Job A ::
In the passage on the service economy, how does the price elasticity of demand for "business solutions" compare with that for hardware?
Job B ::
Write the next part of the passage on the service economy, starting after its final sentence.

Exercise text ::

=== Section Start ===

To do fact-based work in this area it is necessary to utilize the extensive data collection that takes place using classification systems such as the United Nations's International Standard Industrial Classification standard, the United States' Standard Industrial Classification (SIC) code system and its new replacement, the North American Industrial Classification System (NAICS), and similar systems in the EU and elsewhere.
The term service economy, in contrast, refers to a model wherein as much economic activity as possible is treated as a service. For example IBM treats its business as a service business. Although it still manufactures high-end computers, it sees the physical goods as a small part of the "business solutions" industry. They have found that the price elasticity of demand for "business solutions" is much less than that for hardware. There has been a corresponding shift to a subscription pricing model.[citation needed] Rather than receiving a single payment for a piece of manufactured equipment, many manufacturers are now receiving a steady stream of revenue for ongoing contracts.

=== Section End ===

Material supplied ::
=== Section Start ===

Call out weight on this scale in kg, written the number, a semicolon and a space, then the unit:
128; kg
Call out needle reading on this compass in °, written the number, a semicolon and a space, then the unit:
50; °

=== Section End ===
=== Section Start ===

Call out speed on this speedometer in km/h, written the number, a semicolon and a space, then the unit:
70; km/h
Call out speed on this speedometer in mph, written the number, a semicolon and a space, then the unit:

=== Section End ===

Answer A ::
It is much less than the price elasticity of demand for hardware.

Answer B ::
[edit] Theory of progression
Economies tend to follow a developmental progression that takes them from a heavy reliance on agriculture and mining, toward the development of industry (e.g. automobiles, textiles, shipbuilding, steel) and finally toward a more service based structure. Whereas the first economy to follow this path in the modern world was the United Kingdom, the speed at which other economies have later made the transition to service-based, sometimes called post-industrial, has accelerated over time.[citation needed]
Historically, manufacturing tended to be more open to international trade and competition than services. As a result, there has been a tendency for the first economies to industrialize to come under competitive attack by those seeking to industrialize later, e.g. because production, especially labour, costs are lower in those industrializing later. The resultant shrinkage of manufacturing in the leading economies might explain their growing reliance on the service sector.
However, currently and prospectively, with dramatic cost reduction and speed and reliability improvements in the transportation of people and the communication of information, the service sector now includes some of the most intensive international competition, despite residual protectionism.
[edit] Issues for service providers
Service providers face obstacles selling services that goods-sellers rarely face. Services are not tangible, making it difficult for potential customers to understand what they will receive and what value it will hold for them. Indeed some, such as consulting and investment services, offer no guarantees of the value for price paid.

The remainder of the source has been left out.